SELECTED TEXT:
● ● ● ● ●
Generate a cert from the CA used by your org and get the <KEY> and <CRT> Flyte doesn’t manage the lifecycle of certificates so this will need to be managed by your security or infrastructure team.

AWS docs for importing the cert https://docs.aws.amazon.com/acm/latest/userguide/import-certificate-prerequisites.html Requesting a public cert issued by ACM Private CA https://docs.aws.amazon.com/acm/latest/userguide/gs-acm-request-public.html#request-public-console

Note the generated ARN. Let’s calls it <CERT-ARN> in this doc which we will use to replace in our values-eks.yaml

Use AWS Certificate manager for generating the SSL certificate to host your hosted flyte installation

Create S3 Bucket

  • Create an S3 bucket without public access.
● ● ● ● ●
Reproduce the certificate and S3 setup text above word for word, in full.

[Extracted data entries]
● ● ● ● ●
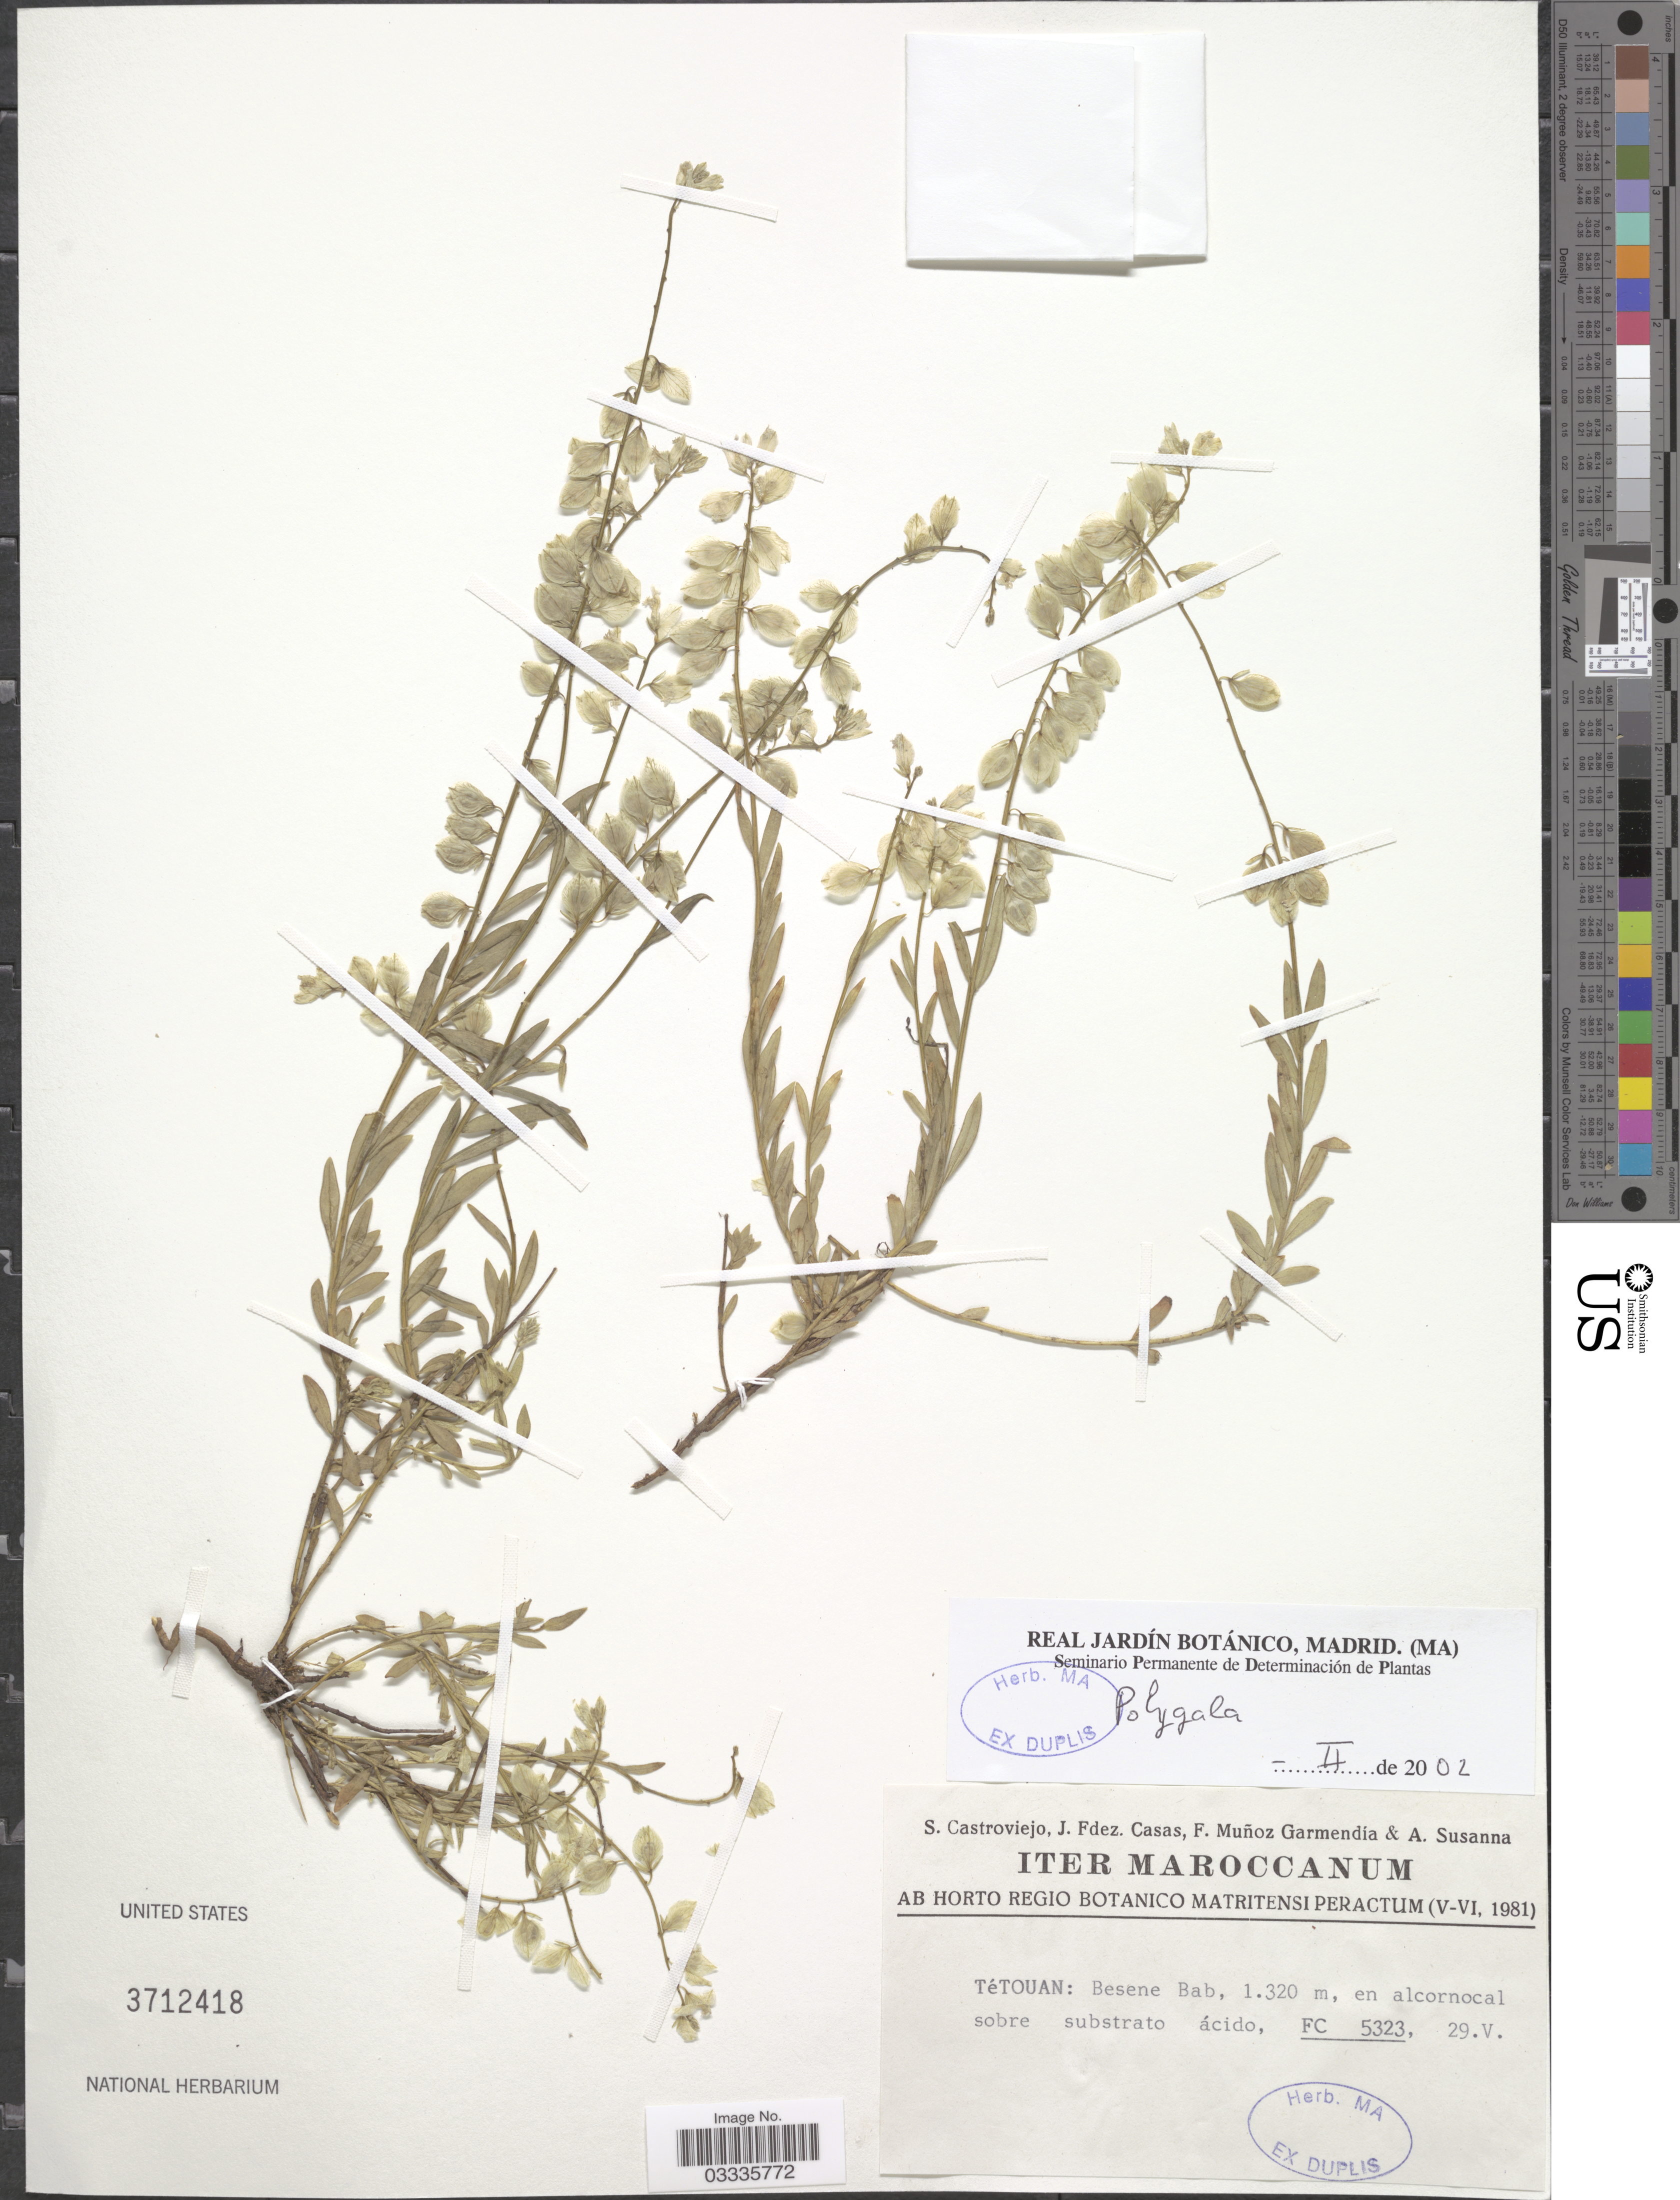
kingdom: Plantae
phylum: Tracheophyta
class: Magnoliopsida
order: Fabales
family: Polygalaceae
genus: Polygala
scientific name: Polygala sp.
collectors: S. Castroviejo, J. Casas, F. Muñoz Garmendia & A. Susanna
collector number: FC 5323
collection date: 1981-05-29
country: Morocco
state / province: Tanger-Tétouan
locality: Tétouan: Besene Bab.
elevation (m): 1320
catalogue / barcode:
● ● ● ● ●
SOLUTION TO THE EXERCISE:
Generate a cert from the CA used by your org and get the <KEY> and <CRT> Flyte doesn’t manage the lifecycle of certificates so this will need to be managed by your security or infrastructure team.

AWS docs for importing the cert https://docs.aws.amazon.com/acm/latest/userguide/import-certificate-prerequisites.html Requesting a public cert issued by ACM Private CA https://docs.aws.amazon.com/acm/latest/userguide/gs-acm-request-public.html#request-public-console

Note the generated ARN. Let’s calls it <CERT-ARN> in this doc which we will use to replace in our values-eks.yaml

Use AWS Certificate manager for generating the SSL certificate to host your hosted flyte installation

Create S3 Bucket

  • Create an S3 bucket without public access.